SVOLGIMENTO DEL PROCESSO
La s.r.l. Laboratorio di Analisi Praecilia ha proposto un ricorso per decreto ingiuntivo avanti la Pretura civile di Roma, sezione distaccata di Bracciano, nel quale ha chiesto ed ottenuto l'emissione di un provvedimento monitorio a proprio favore ed a carico della Azienda USL RM F, il pagamento della somma di L. 26.286.765 oltre interessi, rivalutazione monetaria e spese.
Il procedimento monitorio scaturisce dall'affermazione, contenuta nella premessa del ricorso introduttivo, che il laboratorio procedente "era convenzionato con la ex USL RM 22, attualmente USL RM F, per il settore di radiodiagnostica in forza delle delibere 421 del 16 maggio 1990 e 727 del 24 ottobre 1991".
La amministrazione ha ritualmente impugnato il d.i. con l'opposisizione, che si basa essenzialmente sulla circostanza che la delibera n. 247 dell'8 febbraio 1995 ha revocato la delibera n. 944 del 24 ottobre 1990, avente ad oggetto il trasferimento della convenzione per la branca di radiologia dalla USL RM 2 alla USL RM 22 ed ha dichiarato nulla la delibera n. 727 del 24 ottobre 1991, che aveva preso atto della trasformazione societaria della convenzione de quo.
Precisava l'opponente che il dott. AR IN, in data 31 marzo 1987 aveva richiesto di trasferire la convenzione di radiodiagnostica, della quale era titolare in Roma, USL RM2, nel comune di Manziana, USL RM22, "utilizzando le attrezzature della soc. Laboratorio analisi Praecilia. Il comitato di gestione della USL RM22 con delibera dell'8 luglio 1989 propose la richiesta, con parere favorevole, all'associazione Intercomunale, e tale proposta - priva di effetto perché non firmata - venne riproposta con delibera n.421 del 16 maggio 1990 del commissario prefettizio della USL. Detto commissario, con successiva delibera del 24 ottobre 1990, annullò la precedente delibera n.421 ed accolse la richiesta di trasferimento della convenzione del dott. IN. Il 19 giugno 1991 il detto dott. IN comunicò alla USL di avere "trasformato il proprio rapporto di convenzione da ad personam a società, essendo divenuto socio" della s.r.l. laboratorio analisi Praecilia;
per effetto di ciò la convenzione si estese dalla radiologia alla patologia generale ed alla radioimmunologia. L'amministratore straordinario della USL RM22, con delibera 727 del 24 ottobre 1991 prese atto della trasformazione della convenzione.

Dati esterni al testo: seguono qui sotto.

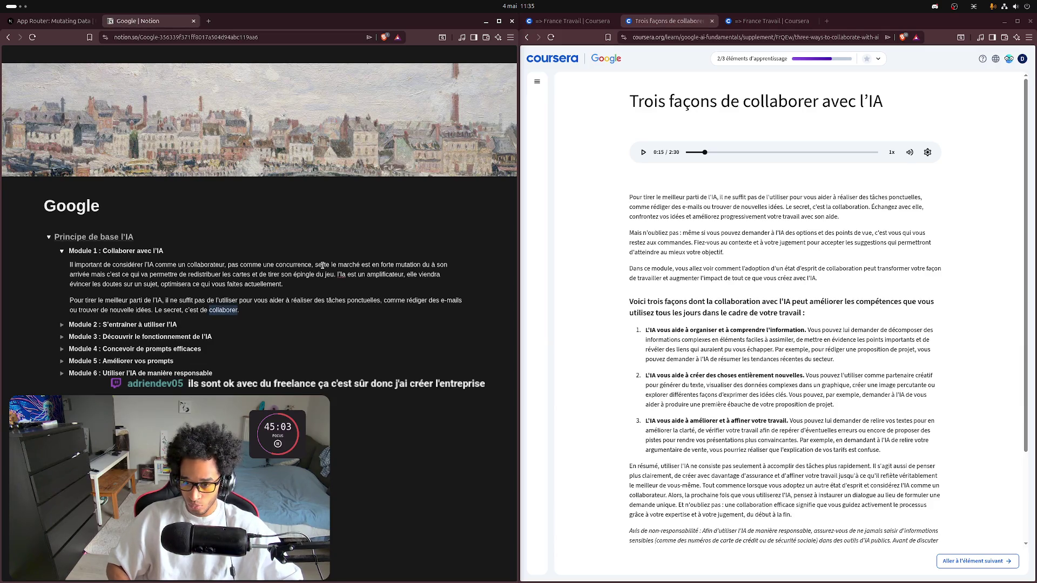
key("ctrl+b")
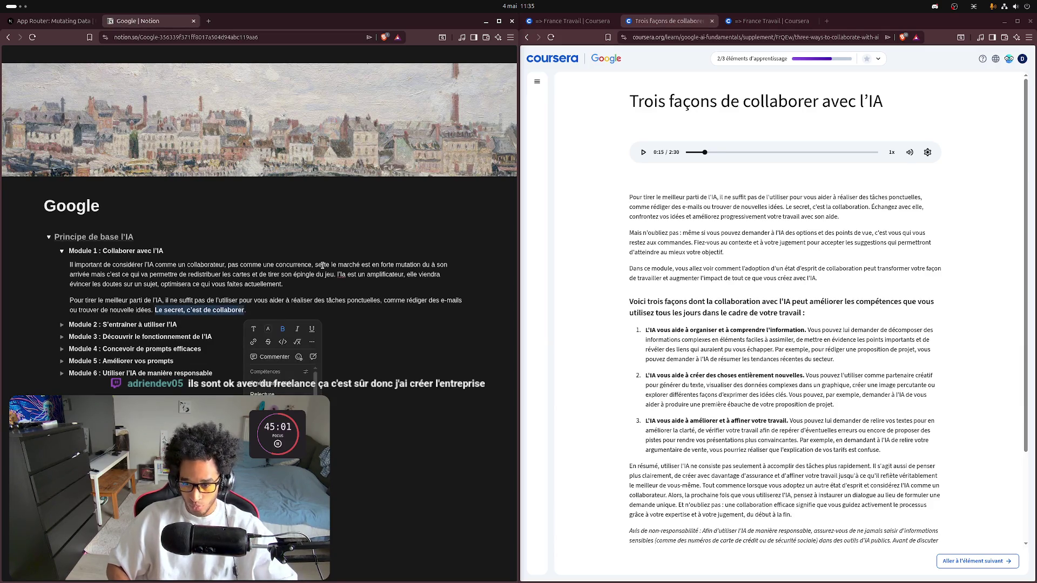
Step: Try the pink Texte rose colour on the paragraph, then undo it
left_click(312, 341)
mouse_move(394, 390)
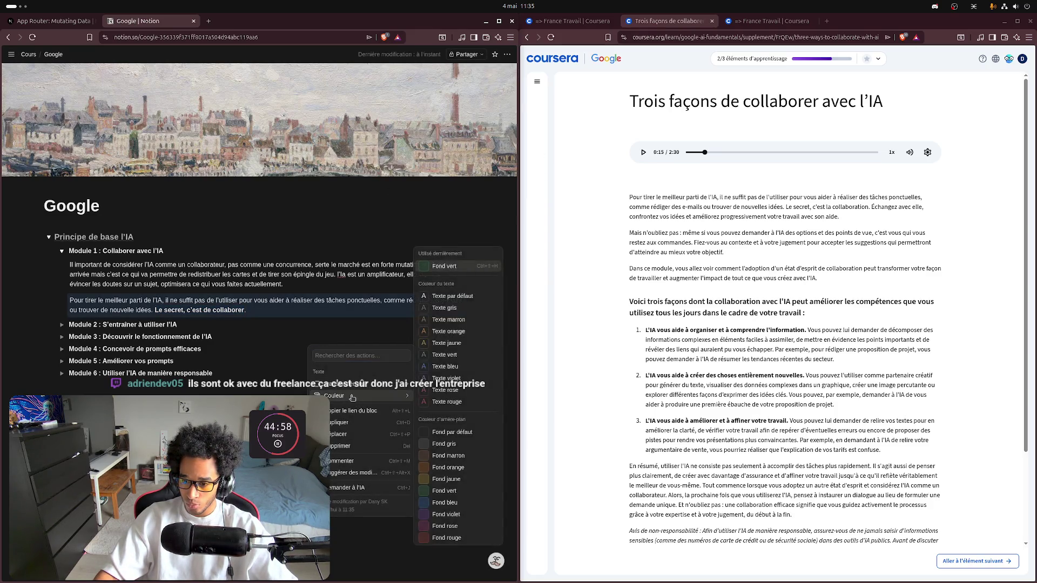
left_click(444, 390)
key("ctrl+z")
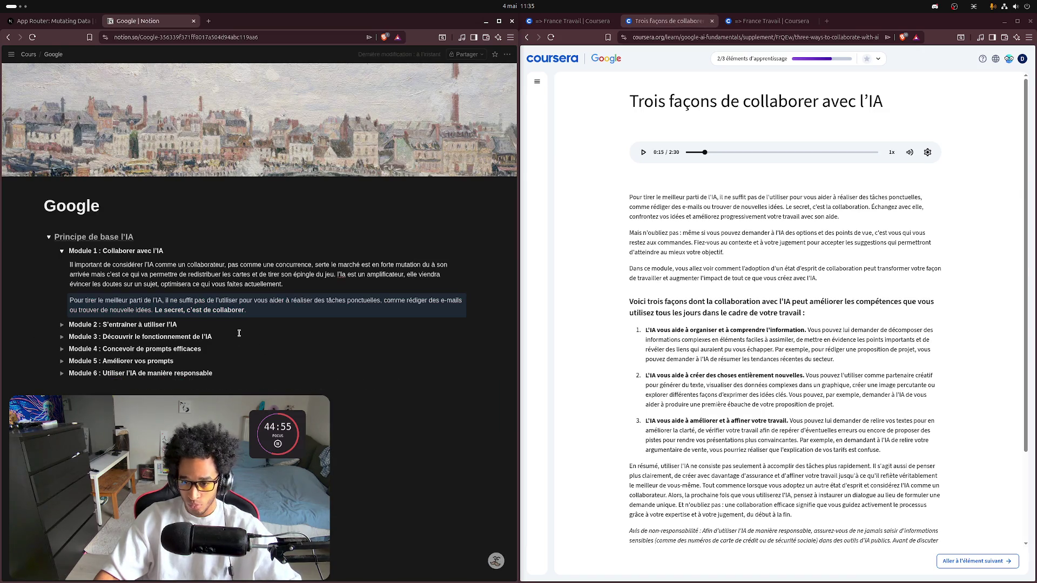
Step: Reselect the bold sentence, dismiss the paragraph actions, and place the caret after 'collaborer.'
left_click(245, 312)
left_click_drag(246, 312, 154, 311)
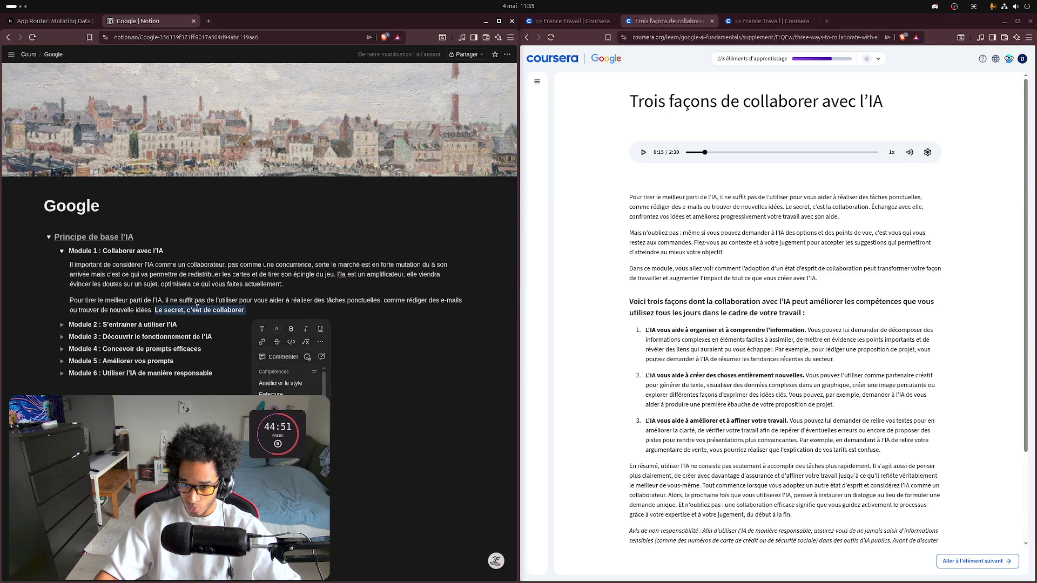
right_click(322, 344)
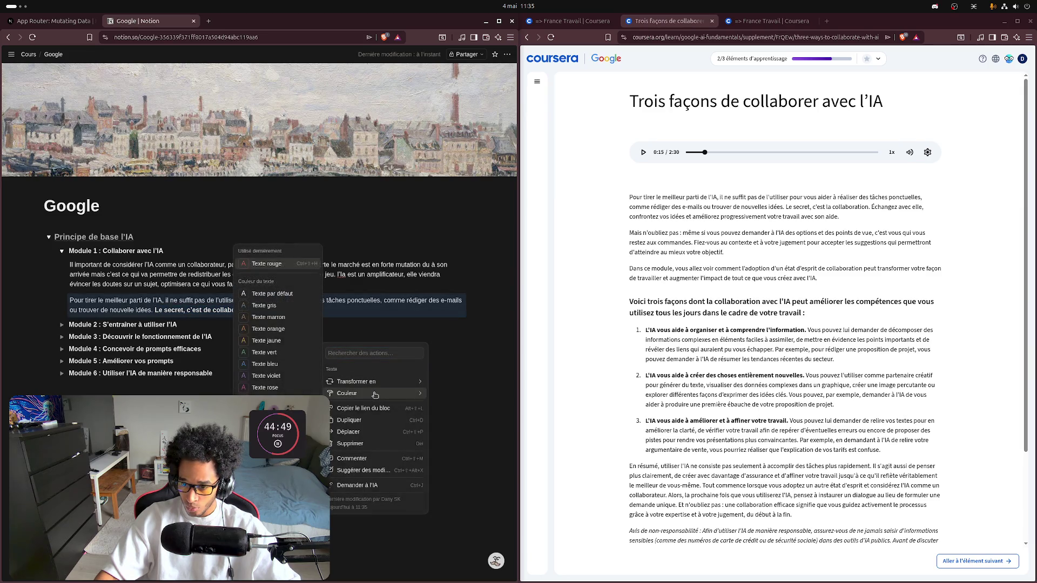
key("Escape")
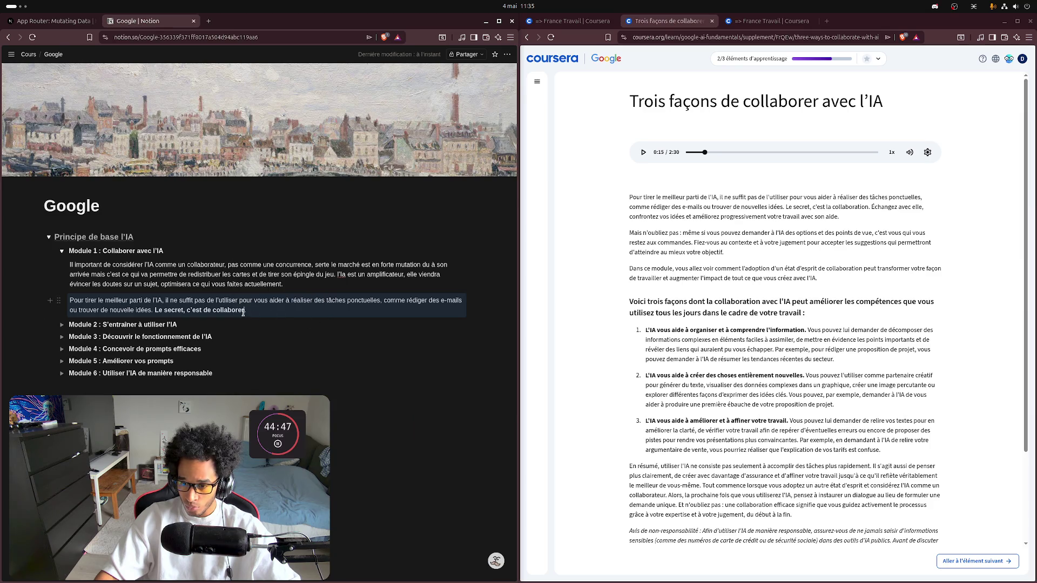
left_click(246, 311)
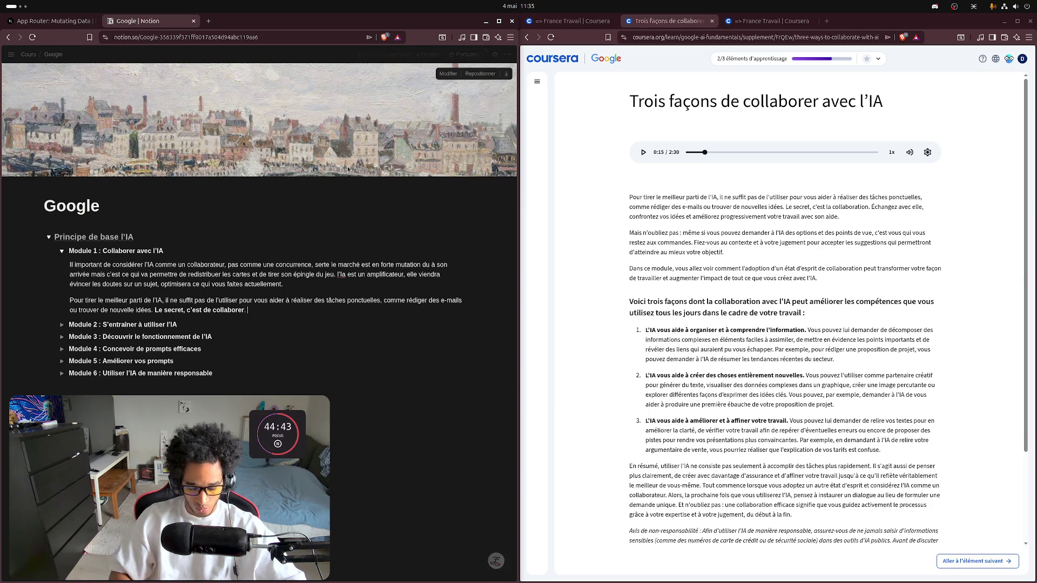
Step: Type 'Échanger avec elle, confrontez vos idées et améliorer progressivement votre travail avec sont aide'
type("E")
key("BackSpace")
type("É")
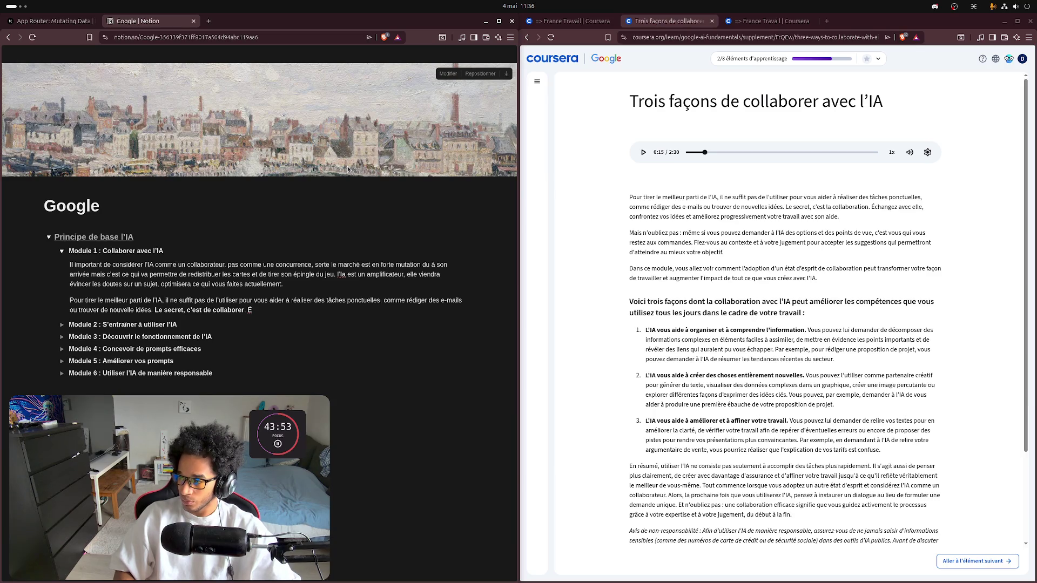
type("chn")
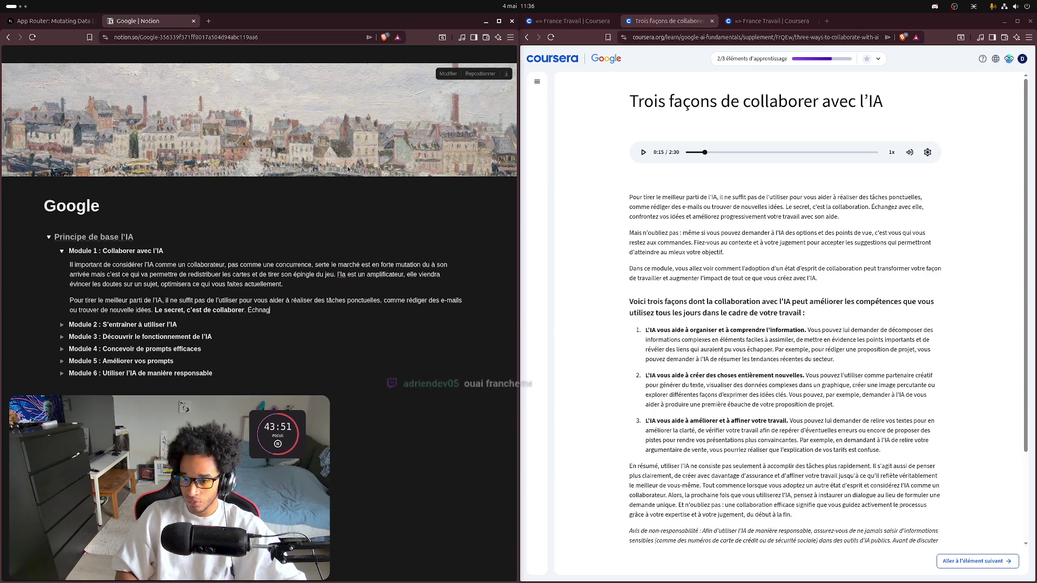
key("BackSpace")
type("anger")
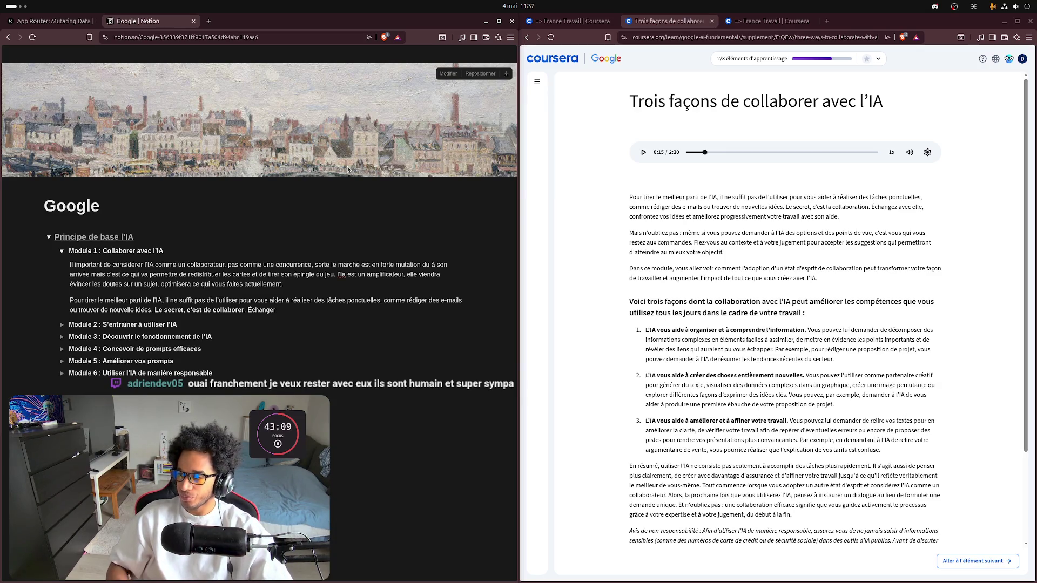
type("avec e")
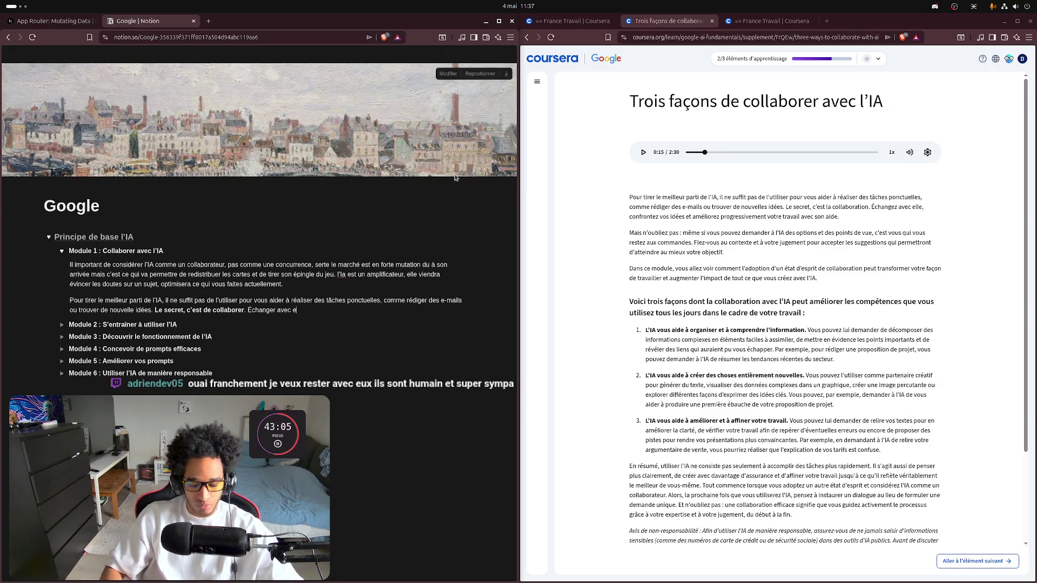
type("lle")
type(", c")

Avveniva peraltro, nel frattempo, che la s.n.c. Studio radiodiagnostico dr. Enzo Dubois proponesse ricorso al TAR Lazio contro le su richiamate delibere 421 e 944 del 1990 e contro gli atti connessi, perché avevano autorizzato il trasferimento della convenzione da Roma a Manziana. Tale ricorso era accolto dal Tar e confermato con sentenza del Consiglio di Stato n.1564 del 21 dicembre 1994, dichiarando la illegittimità del detto trasferimento (Sez. V, n. 2034, 94, che, confermando la decisione del TAR Lazio, Sez. I bis, n. 361 del 14 marzo 1992). Pertanto, con successiva delibera n.247 dell'8 febbraio 1995, il direttore generale della ASL RM F, revocava sia la delibera n.944 del 1990 del commissario prefettizio, riguardante il trasferimento della convenzione, sia la delibera n.727 del 1991 dell'amministratore Straordinario riguardante la trasformazione societaria. Il provvedimento, portato a conoscenza della parte privata con nota del 18 febbraio 1995, non è stato gravato ne' in sede amministrativa nè in sede giurisdizionale.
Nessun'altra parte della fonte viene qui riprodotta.